这是我的示例C代码
user@linux:~$ gdb -q hello
Reading symbols from hello...done.
(gdb)
(gdb) list
1 #include<stdio.h>
2
3 int main()
4 {
5 printf("Hello World!\n");
6 return 0;
7 }
8
这就是汇编代码。
(gdb) disassemble main
Dump of assembler code for function main:
0x000000000000063a <+0>: push %rbp
0x000000000000063b <+1>: mov %rsp,%rbp
0x000000000000063e <+4>: lea 0x9f(%rip),%rdi # 0x6e4
0x0000000000000645 <+11>: callq 0x510 <puts@plt>
0x000000000000064a <+16>: mov $0x0,%eax
0x000000000000064f <+21>: pop %rbp
0x0000000000000650 <+22>: retq
End of assembler dump.
(gdb)
内存地址包含18个字符,其中大多数是数字0。
除了显示所有数字,还可以简化它吗?
让我们0x63a代替0x000000000000063a
内存地址包含18个字符,大多数为数字0
这里没有“记忆”。
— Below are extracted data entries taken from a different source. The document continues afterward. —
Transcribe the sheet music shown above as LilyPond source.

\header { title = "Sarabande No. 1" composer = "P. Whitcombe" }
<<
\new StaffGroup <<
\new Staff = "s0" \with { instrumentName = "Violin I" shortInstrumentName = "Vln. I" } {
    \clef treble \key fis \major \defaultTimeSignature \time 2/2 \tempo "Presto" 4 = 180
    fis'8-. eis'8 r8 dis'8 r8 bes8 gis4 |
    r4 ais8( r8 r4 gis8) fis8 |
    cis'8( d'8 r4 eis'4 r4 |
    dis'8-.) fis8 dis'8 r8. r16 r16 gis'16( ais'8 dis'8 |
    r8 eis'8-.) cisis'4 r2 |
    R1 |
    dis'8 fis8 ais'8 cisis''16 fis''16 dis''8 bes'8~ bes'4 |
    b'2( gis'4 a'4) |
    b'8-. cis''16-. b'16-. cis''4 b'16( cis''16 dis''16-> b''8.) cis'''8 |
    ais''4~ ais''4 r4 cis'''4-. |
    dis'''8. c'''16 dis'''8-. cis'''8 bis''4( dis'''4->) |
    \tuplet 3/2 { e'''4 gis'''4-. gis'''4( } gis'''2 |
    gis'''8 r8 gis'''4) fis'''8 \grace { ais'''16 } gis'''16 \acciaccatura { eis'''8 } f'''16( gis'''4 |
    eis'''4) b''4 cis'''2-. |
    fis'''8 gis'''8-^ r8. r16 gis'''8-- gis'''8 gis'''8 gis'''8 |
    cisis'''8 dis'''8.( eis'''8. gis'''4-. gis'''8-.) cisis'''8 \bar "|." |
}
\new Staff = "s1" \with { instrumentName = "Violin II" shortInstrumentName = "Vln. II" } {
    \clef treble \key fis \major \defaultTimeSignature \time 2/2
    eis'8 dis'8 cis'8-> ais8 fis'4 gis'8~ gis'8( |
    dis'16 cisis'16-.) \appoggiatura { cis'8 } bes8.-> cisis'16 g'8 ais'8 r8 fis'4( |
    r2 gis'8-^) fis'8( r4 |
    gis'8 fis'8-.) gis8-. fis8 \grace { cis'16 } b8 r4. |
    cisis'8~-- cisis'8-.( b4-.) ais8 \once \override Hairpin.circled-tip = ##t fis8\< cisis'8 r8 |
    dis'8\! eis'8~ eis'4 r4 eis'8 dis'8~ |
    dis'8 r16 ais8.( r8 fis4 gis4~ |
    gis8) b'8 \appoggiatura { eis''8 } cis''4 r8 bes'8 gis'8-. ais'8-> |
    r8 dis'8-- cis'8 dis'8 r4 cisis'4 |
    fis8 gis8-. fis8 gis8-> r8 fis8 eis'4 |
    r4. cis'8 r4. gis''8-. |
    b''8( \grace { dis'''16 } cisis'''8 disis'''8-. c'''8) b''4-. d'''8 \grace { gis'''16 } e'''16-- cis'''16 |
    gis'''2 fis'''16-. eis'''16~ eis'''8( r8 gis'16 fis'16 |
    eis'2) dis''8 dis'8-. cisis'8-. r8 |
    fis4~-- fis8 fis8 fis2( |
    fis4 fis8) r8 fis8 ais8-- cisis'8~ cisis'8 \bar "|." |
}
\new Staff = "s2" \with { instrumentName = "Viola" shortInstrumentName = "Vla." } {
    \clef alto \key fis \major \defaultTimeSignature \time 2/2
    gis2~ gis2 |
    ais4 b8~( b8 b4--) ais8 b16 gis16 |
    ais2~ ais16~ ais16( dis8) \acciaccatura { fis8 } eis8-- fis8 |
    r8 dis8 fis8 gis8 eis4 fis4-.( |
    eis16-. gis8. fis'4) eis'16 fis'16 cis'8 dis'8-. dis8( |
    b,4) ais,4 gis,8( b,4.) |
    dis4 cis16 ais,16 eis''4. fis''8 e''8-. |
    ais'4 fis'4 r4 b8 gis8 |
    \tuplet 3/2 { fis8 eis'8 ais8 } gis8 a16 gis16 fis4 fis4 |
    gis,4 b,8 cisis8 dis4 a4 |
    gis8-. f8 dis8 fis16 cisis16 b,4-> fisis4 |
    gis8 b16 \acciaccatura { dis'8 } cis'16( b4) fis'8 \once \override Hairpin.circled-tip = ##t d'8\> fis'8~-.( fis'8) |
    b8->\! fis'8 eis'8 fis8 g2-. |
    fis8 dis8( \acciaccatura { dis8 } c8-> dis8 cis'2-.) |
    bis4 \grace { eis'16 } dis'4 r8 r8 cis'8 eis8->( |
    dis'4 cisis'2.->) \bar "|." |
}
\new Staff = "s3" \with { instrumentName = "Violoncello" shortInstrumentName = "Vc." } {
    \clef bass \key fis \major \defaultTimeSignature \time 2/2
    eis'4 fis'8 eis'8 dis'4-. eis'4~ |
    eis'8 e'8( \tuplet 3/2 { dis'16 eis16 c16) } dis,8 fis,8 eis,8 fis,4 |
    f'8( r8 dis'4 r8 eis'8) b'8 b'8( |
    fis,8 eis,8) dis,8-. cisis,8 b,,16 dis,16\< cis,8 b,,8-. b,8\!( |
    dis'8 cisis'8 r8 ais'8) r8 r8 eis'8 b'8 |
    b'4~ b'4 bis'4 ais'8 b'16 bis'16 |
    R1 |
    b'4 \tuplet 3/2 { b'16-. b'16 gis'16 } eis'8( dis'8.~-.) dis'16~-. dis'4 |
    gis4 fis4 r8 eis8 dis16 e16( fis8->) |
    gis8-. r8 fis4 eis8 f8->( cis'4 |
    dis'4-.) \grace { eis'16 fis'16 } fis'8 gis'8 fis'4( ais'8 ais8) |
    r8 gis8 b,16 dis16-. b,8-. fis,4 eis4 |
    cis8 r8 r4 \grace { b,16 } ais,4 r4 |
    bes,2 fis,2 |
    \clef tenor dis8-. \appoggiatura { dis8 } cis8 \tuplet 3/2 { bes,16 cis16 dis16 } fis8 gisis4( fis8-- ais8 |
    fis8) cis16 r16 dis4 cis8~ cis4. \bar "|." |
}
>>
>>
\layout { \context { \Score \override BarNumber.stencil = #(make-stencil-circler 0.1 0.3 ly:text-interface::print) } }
您显然是在谈论显示地址。
假设用0x63a代替0x000000000000063a
You are on a 64-bit system, and every address is exactly 64-bits. Displaying addresses as something other than a 64-bit number would be very confusing.
P.S. You have a position-independent executable. It doesn't actually run at address 0x000000000000063a. If you use start and disas main, you will get a very different result.